Sorry for the typo, I’m talking about model(linear) option.
I tried to ask that: I try to model as deviations from ss. For example, all variables’ initvals are 0. Some ss variables in equations defined as parameters in mod file, and calibrated. In this situation, which of the alternatives should I use in the model block? 1-Directly FOCs. 2-Eulers from FOCs. 3.Steady-state solutions of FOCs.
Thank you very much for kindly response. Greatly helpful explanation. I have last question about this topic in my head. I try to learn at the same time. When should I use model(linear) option in nonlinear model and when I use this option, how should I transform first order conditions in my model block. For example like in your Smets&Wouters code:
You should not use the linear option if the the model is non linear.
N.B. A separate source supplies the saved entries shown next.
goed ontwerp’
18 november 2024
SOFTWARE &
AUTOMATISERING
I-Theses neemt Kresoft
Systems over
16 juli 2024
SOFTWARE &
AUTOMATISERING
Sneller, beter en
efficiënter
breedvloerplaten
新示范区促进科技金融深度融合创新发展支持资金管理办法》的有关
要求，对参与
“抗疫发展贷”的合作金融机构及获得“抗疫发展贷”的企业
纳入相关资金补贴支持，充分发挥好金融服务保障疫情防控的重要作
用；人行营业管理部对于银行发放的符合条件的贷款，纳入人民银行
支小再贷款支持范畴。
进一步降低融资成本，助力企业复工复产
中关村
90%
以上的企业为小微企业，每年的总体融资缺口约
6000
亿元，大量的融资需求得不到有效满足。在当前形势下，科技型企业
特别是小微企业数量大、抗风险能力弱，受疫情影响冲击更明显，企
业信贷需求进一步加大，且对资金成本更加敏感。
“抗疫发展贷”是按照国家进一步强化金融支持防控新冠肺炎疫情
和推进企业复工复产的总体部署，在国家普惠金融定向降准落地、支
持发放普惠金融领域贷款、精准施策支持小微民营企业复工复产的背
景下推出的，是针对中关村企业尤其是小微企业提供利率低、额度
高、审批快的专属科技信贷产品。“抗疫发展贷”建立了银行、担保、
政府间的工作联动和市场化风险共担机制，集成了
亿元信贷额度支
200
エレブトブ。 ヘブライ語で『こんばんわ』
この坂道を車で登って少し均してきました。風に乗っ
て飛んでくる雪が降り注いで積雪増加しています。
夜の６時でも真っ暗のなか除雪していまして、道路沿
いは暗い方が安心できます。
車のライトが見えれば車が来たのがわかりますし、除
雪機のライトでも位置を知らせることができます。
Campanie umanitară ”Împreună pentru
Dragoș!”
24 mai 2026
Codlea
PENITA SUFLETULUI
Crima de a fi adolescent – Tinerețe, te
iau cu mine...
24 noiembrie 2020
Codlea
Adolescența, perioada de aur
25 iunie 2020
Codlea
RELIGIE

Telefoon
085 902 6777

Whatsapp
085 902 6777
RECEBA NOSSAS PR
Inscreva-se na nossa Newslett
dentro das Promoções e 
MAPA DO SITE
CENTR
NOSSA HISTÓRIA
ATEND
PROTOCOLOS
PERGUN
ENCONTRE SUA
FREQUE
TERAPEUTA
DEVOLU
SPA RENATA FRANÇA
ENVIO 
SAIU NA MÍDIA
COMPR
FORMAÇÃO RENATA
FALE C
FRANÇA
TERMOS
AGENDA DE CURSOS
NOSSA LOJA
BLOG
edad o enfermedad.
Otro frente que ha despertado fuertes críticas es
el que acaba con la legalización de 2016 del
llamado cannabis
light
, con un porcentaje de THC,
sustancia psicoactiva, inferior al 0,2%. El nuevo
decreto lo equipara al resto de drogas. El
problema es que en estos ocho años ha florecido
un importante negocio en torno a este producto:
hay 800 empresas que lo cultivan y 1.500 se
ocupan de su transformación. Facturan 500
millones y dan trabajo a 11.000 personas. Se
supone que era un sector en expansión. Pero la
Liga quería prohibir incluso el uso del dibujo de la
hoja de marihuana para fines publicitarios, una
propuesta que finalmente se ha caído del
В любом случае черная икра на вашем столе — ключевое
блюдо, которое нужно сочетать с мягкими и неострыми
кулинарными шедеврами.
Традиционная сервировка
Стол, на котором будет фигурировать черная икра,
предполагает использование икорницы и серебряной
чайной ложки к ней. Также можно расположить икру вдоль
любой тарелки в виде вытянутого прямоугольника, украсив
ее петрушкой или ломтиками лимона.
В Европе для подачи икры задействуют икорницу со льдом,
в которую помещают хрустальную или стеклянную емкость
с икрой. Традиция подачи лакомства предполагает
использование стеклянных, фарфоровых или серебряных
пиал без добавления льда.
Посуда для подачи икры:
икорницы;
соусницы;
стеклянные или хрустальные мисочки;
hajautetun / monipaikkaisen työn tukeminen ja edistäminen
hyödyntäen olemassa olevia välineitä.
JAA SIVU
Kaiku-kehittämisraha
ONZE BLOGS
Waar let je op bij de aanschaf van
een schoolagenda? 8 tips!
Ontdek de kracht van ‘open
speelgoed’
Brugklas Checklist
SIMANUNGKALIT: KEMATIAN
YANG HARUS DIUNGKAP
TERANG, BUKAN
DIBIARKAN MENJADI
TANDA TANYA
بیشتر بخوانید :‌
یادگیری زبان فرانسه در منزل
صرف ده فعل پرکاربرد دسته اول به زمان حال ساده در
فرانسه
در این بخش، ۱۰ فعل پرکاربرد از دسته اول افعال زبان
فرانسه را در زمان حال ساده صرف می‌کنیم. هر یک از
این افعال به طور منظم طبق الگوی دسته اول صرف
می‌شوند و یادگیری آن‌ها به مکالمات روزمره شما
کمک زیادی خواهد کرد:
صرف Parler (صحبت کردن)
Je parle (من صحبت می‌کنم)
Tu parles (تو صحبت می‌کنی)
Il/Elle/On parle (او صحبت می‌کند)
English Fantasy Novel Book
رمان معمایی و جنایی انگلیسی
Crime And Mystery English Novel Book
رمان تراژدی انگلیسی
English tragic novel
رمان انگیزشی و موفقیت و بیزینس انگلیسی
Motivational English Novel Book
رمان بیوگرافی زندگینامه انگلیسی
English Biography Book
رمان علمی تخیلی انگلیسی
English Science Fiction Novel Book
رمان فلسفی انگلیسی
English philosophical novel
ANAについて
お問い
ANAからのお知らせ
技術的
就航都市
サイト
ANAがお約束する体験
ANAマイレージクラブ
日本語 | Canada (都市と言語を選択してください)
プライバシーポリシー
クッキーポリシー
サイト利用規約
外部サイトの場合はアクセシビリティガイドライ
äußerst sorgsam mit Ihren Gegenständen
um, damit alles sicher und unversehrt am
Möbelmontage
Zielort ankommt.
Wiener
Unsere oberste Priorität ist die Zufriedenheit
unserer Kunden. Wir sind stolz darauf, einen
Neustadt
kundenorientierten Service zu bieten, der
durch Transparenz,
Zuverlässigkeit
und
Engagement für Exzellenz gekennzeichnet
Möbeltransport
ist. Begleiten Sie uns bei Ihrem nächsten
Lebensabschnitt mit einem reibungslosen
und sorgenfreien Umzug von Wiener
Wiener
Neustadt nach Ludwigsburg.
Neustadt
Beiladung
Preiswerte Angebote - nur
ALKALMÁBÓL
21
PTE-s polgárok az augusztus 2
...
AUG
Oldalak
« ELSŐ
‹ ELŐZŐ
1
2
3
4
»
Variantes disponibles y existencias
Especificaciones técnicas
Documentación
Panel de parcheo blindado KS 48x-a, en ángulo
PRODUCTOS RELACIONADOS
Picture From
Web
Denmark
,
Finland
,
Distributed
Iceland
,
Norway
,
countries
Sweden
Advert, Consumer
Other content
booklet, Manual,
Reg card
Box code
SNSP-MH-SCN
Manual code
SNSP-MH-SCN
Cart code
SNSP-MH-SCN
If you really want to use the option, you need to linearize yourself the non linear equations around the deterministic steady state, and write the linearized equations in the model block.
Thank you, Stephane. I use linear option, because I try to model as deviations from steady state. For example, all variables are zero in steady state. I believe that I should use linear option in this framework. Am I right?
Secondly, thank you for clearance my topic. In fact, I want to ask that how to linearize my FOC’s? Are the deterministic steady state solutions with pen and paper enough for linearization around steady-state.
I do not have the feeling that I made anything clear here…
I really do not understand why you want to use the linear option. Your model is non linear, if I read your first message. If you want to compute the moments of the linearized model, or plot IRFs of the linearized (or log linearized) model, the linear option will not do anything good. You just need to write your non linear FOCs in the model block, provide the steady state in a steady_state_model block if you have a closed form solution, and if you use the stoch_simul command with option order=1 Dynare will do the linearization for you (log-linearization with option loglinear) and report the moments of the variables in deviation to the steady state and the IRFs of the linearized model.
In the Smets and Wouters file you mention, the model is linearized manually (and written in the model block)… In this case it makes sense to use the linear option.